Activity: Find where "Next, the tray" appears in the records below, then return that line and every later line exactly, stopping only at the last line.

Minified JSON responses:
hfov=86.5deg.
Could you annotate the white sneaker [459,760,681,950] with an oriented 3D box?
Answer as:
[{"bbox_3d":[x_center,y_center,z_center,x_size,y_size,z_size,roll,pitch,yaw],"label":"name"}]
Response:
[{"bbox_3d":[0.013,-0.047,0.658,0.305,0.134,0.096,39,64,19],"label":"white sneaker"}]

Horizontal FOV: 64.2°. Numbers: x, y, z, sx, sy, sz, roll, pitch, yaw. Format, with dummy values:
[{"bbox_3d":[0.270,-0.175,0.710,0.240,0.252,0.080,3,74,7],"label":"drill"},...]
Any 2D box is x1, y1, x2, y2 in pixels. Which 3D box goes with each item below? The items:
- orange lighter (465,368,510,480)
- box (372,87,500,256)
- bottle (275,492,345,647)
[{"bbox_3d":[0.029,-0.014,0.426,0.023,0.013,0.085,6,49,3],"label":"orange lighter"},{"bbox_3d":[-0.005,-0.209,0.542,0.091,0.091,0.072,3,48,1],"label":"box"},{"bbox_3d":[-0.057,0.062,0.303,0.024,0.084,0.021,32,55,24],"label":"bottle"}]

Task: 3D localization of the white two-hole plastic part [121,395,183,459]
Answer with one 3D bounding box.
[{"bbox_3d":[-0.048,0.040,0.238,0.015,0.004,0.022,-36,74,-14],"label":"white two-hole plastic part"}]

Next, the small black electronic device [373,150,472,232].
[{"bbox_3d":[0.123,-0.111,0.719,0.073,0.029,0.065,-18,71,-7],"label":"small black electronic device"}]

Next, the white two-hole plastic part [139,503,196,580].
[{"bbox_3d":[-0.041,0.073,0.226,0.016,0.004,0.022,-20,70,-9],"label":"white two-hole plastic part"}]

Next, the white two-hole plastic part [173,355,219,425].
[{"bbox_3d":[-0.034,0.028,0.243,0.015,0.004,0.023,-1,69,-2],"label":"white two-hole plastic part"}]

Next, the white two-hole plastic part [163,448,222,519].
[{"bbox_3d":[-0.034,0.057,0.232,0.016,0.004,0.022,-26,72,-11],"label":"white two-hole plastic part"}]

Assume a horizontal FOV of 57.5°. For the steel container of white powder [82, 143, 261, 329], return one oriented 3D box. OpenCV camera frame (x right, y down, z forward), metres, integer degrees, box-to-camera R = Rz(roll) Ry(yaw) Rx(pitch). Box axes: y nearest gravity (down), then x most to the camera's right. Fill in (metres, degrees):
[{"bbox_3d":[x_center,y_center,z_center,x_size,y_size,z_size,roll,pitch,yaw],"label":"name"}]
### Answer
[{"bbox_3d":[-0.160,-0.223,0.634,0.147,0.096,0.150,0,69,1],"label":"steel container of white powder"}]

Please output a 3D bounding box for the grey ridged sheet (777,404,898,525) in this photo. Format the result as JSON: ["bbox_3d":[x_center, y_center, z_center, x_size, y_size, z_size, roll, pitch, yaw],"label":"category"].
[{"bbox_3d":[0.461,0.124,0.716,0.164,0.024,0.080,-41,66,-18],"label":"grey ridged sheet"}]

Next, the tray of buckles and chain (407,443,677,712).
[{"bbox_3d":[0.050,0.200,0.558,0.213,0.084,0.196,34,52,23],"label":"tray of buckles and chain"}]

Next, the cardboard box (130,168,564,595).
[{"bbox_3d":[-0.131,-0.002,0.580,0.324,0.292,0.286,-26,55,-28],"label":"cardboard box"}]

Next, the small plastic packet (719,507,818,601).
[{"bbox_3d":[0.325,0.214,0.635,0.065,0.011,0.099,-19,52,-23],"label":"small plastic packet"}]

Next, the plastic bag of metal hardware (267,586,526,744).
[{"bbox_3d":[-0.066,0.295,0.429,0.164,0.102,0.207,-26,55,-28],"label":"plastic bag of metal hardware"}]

Solution for this problem:
Next, the tray of buckles and chain (407,443,677,712).
[{"bbox_3d":[0.050,0.200,0.558,0.213,0.084,0.196,34,52,23],"label":"tray of buckles and chain"}]

Next, the cardboard box (130,168,564,595).
[{"bbox_3d":[-0.131,-0.002,0.580,0.324,0.292,0.286,-26,55,-28],"label":"cardboard box"}]

Next, the small plastic packet (719,507,818,601).
[{"bbox_3d":[0.325,0.214,0.635,0.065,0.011,0.099,-19,52,-23],"label":"small plastic packet"}]

Next, the plastic bag of metal hardware (267,586,526,744).
[{"bbox_3d":[-0.066,0.295,0.429,0.164,0.102,0.207,-26,55,-28],"label":"plastic bag of metal hardware"}]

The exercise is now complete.